Tales of Kenzera: ZAU, c’est, avant toute chose, l’histoire d’Abubakar Salim, acteur de films et séries (Napoléon, House of the Dragons, Raised by Wolves) et comédien de doublage (Assassin’s Creed Origins, Diablo IV, Stray Gods). Et c’est surtout l’histoire de son processus de deuil, après le décès de son père il y a de ça 10 ans. Tales of Kenzera est ainsi à la fois un hommage à un père développeur, conteur et ayant initié son fils aux jeux vidéo, une œuvre profondément introspective de son propre deuil, mais essayant d’atteindre une portée plus universelle sur les concepts mêmes de deuil, de perte et de mort, et une représentation de la culture bantoue au Kenya, dont sa famille est issue.
Le propos et l’intention derrière le jeu sont touchants, profonds, sincères. On a de plus besoin de cette représentation dans l’industrie, du moins de représentations qui vont à l’encontre d’une certaine hégémonie du mec blanc hétéro trentenaire barbu du côté des protagonistes et d’une large prédominance de l’Europe de l’Ouest, des États-Unis et du Japon dans les cultures représentées dans nos médias, et donc nos jeux vidéo. Avec son mélange d’afrofuturisme et de folklore kényan, Tales of Kenzera apporte des personnages, une esthétique, un propos et une culture que l’on ne voit que trop peu, voire pas du tout, dans le jeu vidéo, et que j’avais hâte de découvrir, autant pour son histoire que son esthétique et son gameplay. Et tout ceci me place dans une position assez inconfortable car, à mon grand regret, je dois avouer avoir passé un moment assez pénible et crispant sur le titre de Surgent Studios et Abubakar Salim.
Mieux vaut être seul que mal accompagné
Je n’avais pas encore évoqué le gameplay, mais Tales of Kenzera est un metroidvania. Un metroidvania extrêmement scolaire (et franchement léger en termes de contenu et d'exploration), auquel on peut cela dit reconnaître quelques points positifs : c’est très joli, ça bouge très bien et le moveset de départ est inhabituellement riche, puisque l’on commence directement avec le double saut et le dash — ce que je souhaite désormais voir dans tous les jeux du genre, j’en ai assez de devoir repasser par cette étape à chaque fois. Pour le reste, c’est vraiment très classique, autant du côté du level design que du reste des capacités à débloquer ou des mécaniques de combat : tout est parfaitement convenu et, à vrai dire, ça ne m’a pas dérangé. J’ai même cru tout le long du premier acte que ce serait le seul tout petit reproche à lui adresser.

OBJECTIF VISÉ: Recopiez à l'identique le passage de la critique de Tales of Kenzera qui va de « Mieux vaut être » jusqu'à « à lui adresser. » inclus.

Entrées du jeu de données:
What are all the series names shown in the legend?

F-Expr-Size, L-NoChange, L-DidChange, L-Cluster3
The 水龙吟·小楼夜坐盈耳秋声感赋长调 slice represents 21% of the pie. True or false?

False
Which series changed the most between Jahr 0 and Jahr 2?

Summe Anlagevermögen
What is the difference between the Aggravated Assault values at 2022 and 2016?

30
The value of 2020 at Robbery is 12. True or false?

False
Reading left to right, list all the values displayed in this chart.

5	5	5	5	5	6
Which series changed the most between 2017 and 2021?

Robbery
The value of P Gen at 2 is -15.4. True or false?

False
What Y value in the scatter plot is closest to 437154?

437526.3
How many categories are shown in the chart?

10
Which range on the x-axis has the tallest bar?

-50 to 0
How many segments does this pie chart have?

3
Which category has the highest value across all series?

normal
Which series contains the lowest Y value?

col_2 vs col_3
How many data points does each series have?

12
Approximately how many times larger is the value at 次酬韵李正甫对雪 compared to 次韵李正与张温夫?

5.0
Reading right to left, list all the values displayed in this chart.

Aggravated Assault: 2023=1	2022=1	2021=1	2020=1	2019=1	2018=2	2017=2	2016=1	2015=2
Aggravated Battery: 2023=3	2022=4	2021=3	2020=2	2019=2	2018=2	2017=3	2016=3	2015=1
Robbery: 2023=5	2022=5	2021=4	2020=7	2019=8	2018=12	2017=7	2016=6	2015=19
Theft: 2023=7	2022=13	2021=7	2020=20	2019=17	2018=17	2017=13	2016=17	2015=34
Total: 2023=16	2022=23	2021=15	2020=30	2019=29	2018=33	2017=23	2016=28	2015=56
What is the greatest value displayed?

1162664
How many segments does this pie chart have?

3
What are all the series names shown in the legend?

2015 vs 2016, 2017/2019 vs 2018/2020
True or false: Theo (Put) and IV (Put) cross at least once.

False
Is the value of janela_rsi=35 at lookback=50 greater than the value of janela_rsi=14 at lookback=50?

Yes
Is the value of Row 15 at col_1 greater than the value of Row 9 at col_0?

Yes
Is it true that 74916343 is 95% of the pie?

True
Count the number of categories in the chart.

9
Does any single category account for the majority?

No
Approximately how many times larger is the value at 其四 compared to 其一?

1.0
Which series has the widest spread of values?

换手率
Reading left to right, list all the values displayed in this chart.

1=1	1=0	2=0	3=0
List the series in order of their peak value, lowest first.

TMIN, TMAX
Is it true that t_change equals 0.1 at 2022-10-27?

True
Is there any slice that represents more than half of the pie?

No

RÉSULTAT ATTENDU:
Mieux vaut être seul que mal accompagné
Je n’avais pas encore évoqué le gameplay, mais Tales of Kenzera est un metroidvania. Un metroidvania extrêmement scolaire (et franchement léger en termes de contenu et d'exploration), auquel on peut cela dit reconnaître quelques points positifs : c’est très joli, ça bouge très bien et le moveset de départ est inhabituellement riche, puisque l’on commence directement avec le double saut et le dash — ce que je souhaite désormais voir dans tous les jeux du genre, j’en ai assez de devoir repasser par cette étape à chaque fois. Pour le reste, c’est vraiment très classique, autant du côté du level design que du reste des capacités à débloquer ou des mécaniques de combat : tout est parfaitement convenu et, à vrai dire, ça ne m’a pas dérangé. J’ai même cru tout le long du premier acte que ce serait le seul tout petit reproche à lui adresser.